Bliss was locked up at San Mateo County juvenile hall as a teenager, long before there were any college classes offered. “While you're there you're having this experience that's very demoralizing. It's hard to think about your future or striving for something.”

She says a fluke of fate led her to community college and out of the criminal justice system, while her brother, who’d also been in juvenile hall, wound up in jail.

Years later, as an English instructor at the College of San Mateo, Bliss wanted to find a way to spare young people her brother’s path by giving them an alternative. She knew it wouldn’t be easy to reroute their lives and that it would take more than offering college courses in juvenile hall.

Only 56% of court school students re-enrolled in their local school district 30 to 90 days after getting out of detention in 2011-12, according to the Youth Law Center report, while just 1% enrolled in postsecondary education.

When Bliss helped launch Project Change in 2015, her goal was to work with students in juvenile hall as early as their junior year of high school, facilitate their transition to community college and support them through graduation. Since it started, the program has served about 160 students.

“Nobody's telling these kids to go to college — that's not on the menu. But when you make that something that's embedded in what they are receiving, that's huge.” Bliss says. “This is very tangible; it's a very clear pathway.”

Project Change students and administrators attend a conference at Stanford University on community college programs for formerly incarcerated students.
Project Change students and administrators attend a conference at Stanford University on community college programs for formerly incarcerated students. (Courtesy of Katie Bliss)

Project Change students get help signing up for financial aid before they leave detention, and the probation department allows students to visit the college to take a tour and to meet other formerly detained students before they’re released. That way, when they get out they’re ready to start school.

Project Change students hold a panel discussion on the program.
Project Change students hold a panel discussion on the program. (Courtesy of Katie Bliss)

“You come to campus and you have a whole group of students here for you,” Bliss says. “You already know the faculty.” Students also get priority enrollment, free tuition and books, help paying for transportation and intensive counseling.

Seventy-six percent of Project Change students stay enrolled from one year to the next — almost 10% higher than the school’s overall rate.

Nick Jasso was locked up at San Mateo County juvenile hall in 2012, before the college classes started, and later got referred to Project Change at the College of San Mateo. He says the program gave him a new community when he needed one most.

“After I started changing the way I live my life, the hardest part for me was just being like extremely lonely all the time,” he says. “I couldn't hang around people who were selling drugs, so I just had to be by myself and it was hard because it was the people I grew up with, the people that I was closest to.”

Through the program Jasso has mentored Project Change students at the juvenile hall and on campus when they get out. He has led trainings for college staff, and he’s spoken to lawmakers in support of requiring that college coursework be made available to kids in detention.

Project Change student Nick Jasso graduated from the College of San Mateo this spring and is transferring to UCLA.

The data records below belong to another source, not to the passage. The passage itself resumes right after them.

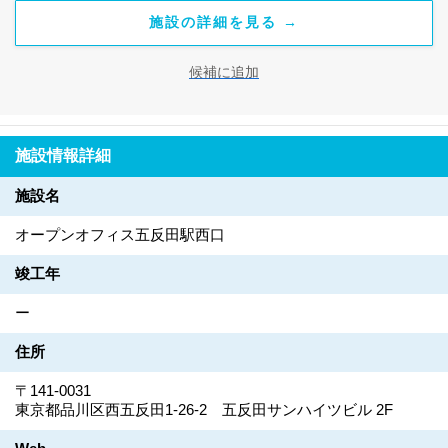
施設の詳細を見る →
候補に追加
施設情報詳細
施設名
オープンオフィス五反田駅西口
竣工年
ー
住所
〒141-0031
東京都品川区西五反田1-26-2 五反田サンハイツビル 2F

Jasso is transferring to UCLA this fall. When he graduated from the College of San Mateo this spring, his Project Change friends cheered louder than anyone else.

He plans to keep working with formerly incarcerated students at UCLA because he has seen how fragile success can be. “I think the hardest thing about mentorship on the outside is seeing people go back inside. Incarceration is a trap. It’s really hard to get out once you’re in,” Jasso said.

Hard for kids like Ramone, who’s turning 19 in a few months, when he’ll be transferred to county jail and his future in higher education will become that much more uncertain.